By Jal D. Mehta, CRIMSON STAFF WRITER

Forty-five college newspapers have signed a petition condemning a legal complaint brought by a professional newspaper against a college paper.

The petition calls the Ames Daily Tribune of Iowa "ethically reprehensible" and "a threat against all student newspapers in this country" for attempting to limit the advertising of the Iowa State Daily.

Tribune Editor and co-owner Michael G. Gartner, a Pulitzer prize winner and former president of NBC News, contends that the Daily is using its tax-free status, university subsidized circulation and non-student business staff to compete unfairly with the Tribune.

Citing an Iowa anti-competition law, Gartner said he wants the Daily to restrict its advertising to on-campus businesses and the tavern and restaurant district immediately off-campus.

"We are up against a university that has hundreds of millions of dollars," Gartner said. "They don't have to pay the property taxes. I do. They don't have to pay salary taxes as I do, they don't have to pay rent as I do...[It is] unfair competition."

The Tribune has a paid circulation of 11,000, whereas the Daily has a free circulation of 14,000.

Keesia D. Wirt, editor-in-chief of the Daily, said that both students and businesses would benefit from free market forces.

"Students use the businesses in town. It's where they eat and shop," Wirt said. "There doesn't seem to be any reason why we shouldn't be able have our advertisements in place."

Students editors across the country said the legal action could pose a threat to all state-affiliated newspapers because it argues that newspapers at public universities are essentially "governmental bodies" and are bound to the same restrictions as all public agencies.

A ruling against the Iowa State Daily, they say, could set a precedent for other suits which could significantly decrease advertising revenue at college papers and eventually threaten editorial control.

"If we couldn't advertise off-campus, we couldn't have a paper," said Daily Nebraskan Editor Paula M. Lavigne, who started the petition drive.

The petition was circulated via University Wire, a three-year-old service that daily distributes the best stories of 130 college newspapers on the Internet.

"I think it is ethically reprehensible that the Tribune would sue a campus paper in an effort to drive them out of the market," said Michael M. Lazarus, the founder of University Wire and a 1996 graduate from the Northwestern School of Journalism.

The complaint concerning the freedom to advertise off-campus is one of a series of legal actions the Tribune has filed against the Daily.

In a case decided last March, the Tribune sued the Daily to get complete access to the Daily's records, including advertising contacts and tactics.

The judge ruled in favor of the Tribune, saying the Daily was not a freestanding non-profit organization as it had claimed. Iowa laws allow independent organizations to compete freely with private businesses, while government organizations may not due to anti-competition laws, Wirt said.

*Required actions:*
1. In the article about the Iowa State Daily dispute, condense the paragraph beginning "Tribune Editor and co-owner Michael G. Gartner" into a short bulleted list that keeps its main facts.
2. Name every person the article about the Iowa State Daily dispute quotes directly, and give the role or title it assigns to each.
3. From the article about the Iowa State Daily dispute, transcribe word for word the passage starting with "Tribune Editor and" and going on through "district immediately off-campus.".

*Recorded information:*
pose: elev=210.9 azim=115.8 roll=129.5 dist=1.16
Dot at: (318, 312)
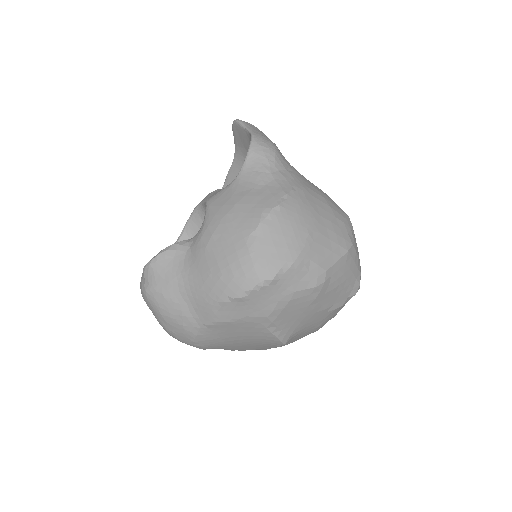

*Solutions for each task:*
1.
- Michael G. Gartner is editor and co-owner of the Tribune.
- He won a Pulitzer prize and was president of NBC News.
- He contends that the Daily competes unfairly with the Tribune through three advantages:
  - its tax-free status
  - its university-subsidized circulation
  - its non-student business staff

2.
- Michael G. Gartner: Tribune editor and co-owner, a Pulitzer prize winner and former president of NBC News
- Keesia D. Wirt: editor-in-chief of the Daily
- Paula M. Lavigne: Daily Nebraskan editor, who started the petition drive
- Michael M. Lazarus: founder of University Wire and a 1996 graduate from the Northwestern School of Journalism

3.
Tribune Editor and co-owner Michael G. Gartner, a Pulitzer prize winner and former president of NBC News, contends that the Daily is using its tax-free status, university subsidized circulation and non-student business staff to compete unfairly with the Tribune.

Citing an Iowa anti-competition law, Gartner said he wants the Daily to restrict its advertising to on-campus businesses and the tavern and restaurant district immediately off-campus.